Le
géranium rosat est une plante à parfum, Originaire
d'Afrique du Sud, le
géranium fut introduit à La Réunion
vers
1870. A cette époque les habitants prennent
peu à peu
conscience
de l'opportunité de la culture de cette plante
dans
le développement de l'île.
Les
premiers essais de distillation réalisés en 1872
à
La
Plaine des Palmistes sont encourageants.
Boisjoly Potier est considéré comme le
précurseur de la culture du géranium à La Réunion : il est le
premier à le cultiver
et le distiller à grande échelle à la
Plaine des Cafres, faisant alors la richesse du Tampon.
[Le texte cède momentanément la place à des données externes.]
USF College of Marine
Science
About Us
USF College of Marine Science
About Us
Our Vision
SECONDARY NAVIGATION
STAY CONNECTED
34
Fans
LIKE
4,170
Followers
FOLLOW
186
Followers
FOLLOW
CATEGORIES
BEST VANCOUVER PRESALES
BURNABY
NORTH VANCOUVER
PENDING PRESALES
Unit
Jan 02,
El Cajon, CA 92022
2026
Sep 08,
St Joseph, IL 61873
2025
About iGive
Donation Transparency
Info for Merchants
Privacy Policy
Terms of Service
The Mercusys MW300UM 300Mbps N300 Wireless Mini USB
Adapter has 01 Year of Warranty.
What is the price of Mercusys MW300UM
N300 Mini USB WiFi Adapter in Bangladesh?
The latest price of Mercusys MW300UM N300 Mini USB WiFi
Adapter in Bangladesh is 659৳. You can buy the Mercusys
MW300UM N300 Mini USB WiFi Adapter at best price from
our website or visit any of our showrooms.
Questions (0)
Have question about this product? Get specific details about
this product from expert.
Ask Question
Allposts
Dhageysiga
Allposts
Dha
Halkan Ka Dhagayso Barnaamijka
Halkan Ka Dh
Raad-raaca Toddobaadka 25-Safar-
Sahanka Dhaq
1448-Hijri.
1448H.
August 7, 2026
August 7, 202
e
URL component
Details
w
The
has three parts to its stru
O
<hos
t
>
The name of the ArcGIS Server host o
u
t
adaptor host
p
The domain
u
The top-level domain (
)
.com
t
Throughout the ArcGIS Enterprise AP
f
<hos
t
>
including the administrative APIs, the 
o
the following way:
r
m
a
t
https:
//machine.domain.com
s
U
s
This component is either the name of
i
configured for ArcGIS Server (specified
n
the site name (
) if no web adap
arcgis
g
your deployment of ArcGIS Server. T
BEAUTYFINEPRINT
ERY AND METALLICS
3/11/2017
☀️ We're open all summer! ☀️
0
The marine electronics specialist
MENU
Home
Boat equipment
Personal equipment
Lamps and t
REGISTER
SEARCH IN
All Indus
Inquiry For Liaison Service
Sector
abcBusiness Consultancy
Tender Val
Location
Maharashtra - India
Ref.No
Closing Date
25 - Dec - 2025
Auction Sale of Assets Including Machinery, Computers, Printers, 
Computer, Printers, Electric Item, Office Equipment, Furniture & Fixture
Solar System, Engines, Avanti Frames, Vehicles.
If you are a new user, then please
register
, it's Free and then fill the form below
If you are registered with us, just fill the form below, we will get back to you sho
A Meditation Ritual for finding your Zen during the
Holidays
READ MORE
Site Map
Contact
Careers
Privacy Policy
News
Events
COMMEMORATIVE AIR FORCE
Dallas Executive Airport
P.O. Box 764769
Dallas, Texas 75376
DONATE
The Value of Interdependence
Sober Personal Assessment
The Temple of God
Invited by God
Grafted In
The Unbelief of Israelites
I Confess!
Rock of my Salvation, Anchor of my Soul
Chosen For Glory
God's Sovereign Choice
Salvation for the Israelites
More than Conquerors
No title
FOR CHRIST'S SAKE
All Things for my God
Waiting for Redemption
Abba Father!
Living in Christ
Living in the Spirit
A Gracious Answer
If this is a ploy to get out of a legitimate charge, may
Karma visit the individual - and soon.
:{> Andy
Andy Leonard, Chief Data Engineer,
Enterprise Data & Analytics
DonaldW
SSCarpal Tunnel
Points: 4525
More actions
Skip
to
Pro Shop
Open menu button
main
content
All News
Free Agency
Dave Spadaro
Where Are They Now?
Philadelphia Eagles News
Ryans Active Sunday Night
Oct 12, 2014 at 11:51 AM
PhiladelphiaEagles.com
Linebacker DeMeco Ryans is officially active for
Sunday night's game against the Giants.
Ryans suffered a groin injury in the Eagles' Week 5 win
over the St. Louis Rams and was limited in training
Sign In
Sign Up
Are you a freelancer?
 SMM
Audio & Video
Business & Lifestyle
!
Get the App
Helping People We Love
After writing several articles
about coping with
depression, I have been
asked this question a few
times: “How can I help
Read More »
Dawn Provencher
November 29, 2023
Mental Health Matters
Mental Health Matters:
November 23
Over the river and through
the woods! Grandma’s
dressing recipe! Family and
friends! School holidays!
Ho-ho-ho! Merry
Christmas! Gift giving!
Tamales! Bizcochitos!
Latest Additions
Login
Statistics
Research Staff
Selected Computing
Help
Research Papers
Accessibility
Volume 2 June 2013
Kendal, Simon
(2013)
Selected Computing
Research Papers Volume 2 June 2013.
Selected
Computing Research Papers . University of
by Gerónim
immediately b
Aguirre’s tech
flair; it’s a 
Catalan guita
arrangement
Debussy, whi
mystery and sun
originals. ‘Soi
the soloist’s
Dès 1887,
suivant son
exemple, les planteurs mettent en
application de nouveaux procédés d'exploitation, ce qui accélère la
mise en place
d'une canalisation, le géranium etant un
gros consommateur d'eau.
Les conséquences de ces aménagements sont
profondes : destruction de la forêt, usure des sols, habitude d'une
culture
de routine et moindre effort. Mais le
géranium rosat permet malgré tout aux petits blancs de l'époque de
retrouver travail
et santé, contribue à la résolution de
la crise sucrière et façonne un genre de vie et un paysage particulier :
celui des
hauts.
C'est surtout dans les hauts de l'Ouest, et
plus précisément à la Petite France, que la culture du géranium prit
une grande importance, ce qui lui valut d'être considérée comme la
capitale du géranium.
Dans les années 60, tout le monde sur le
Maïdo possédait des plants de géranium et amenait la récolte dans une
grande distillerie, sorte de coopérative appartenant aux sucrerie de
Bourbon. Parallèlement, tous les petits colons avaient aussi leur propre
alambic et faisaient eux-mêmes leur cuite.
Le géranium
rosat est une plante aromatique aux longues feuilles vertes aux
nervures rougeâtres, pétiolées, divisées à 3 lobes, très découpées,
échancrées, duveteuses et poilues.
Ses feuilles
froissées exhalent un fort parfum de rose, restant aux doigts.
Les bourgeons
sont rougeâtres.
Les fleurs
petites blanches et pourprées, ont 5 pétales, dont 2 différents, striés
de rouge.
Dans les années 1900 de nombreux alambic sont installés. Ils
sont généralement situés au milieu des champs, non loin d'une ravine
pour l'eau.
Toutes
les parties verdoyantes de la plante et en particulier les feuilles sont
distillées.
Avant la
floraison , les feuilles et les tiges sont cueillies, foulées et cuites
dans la cuve, appelée marmite ou chaudron.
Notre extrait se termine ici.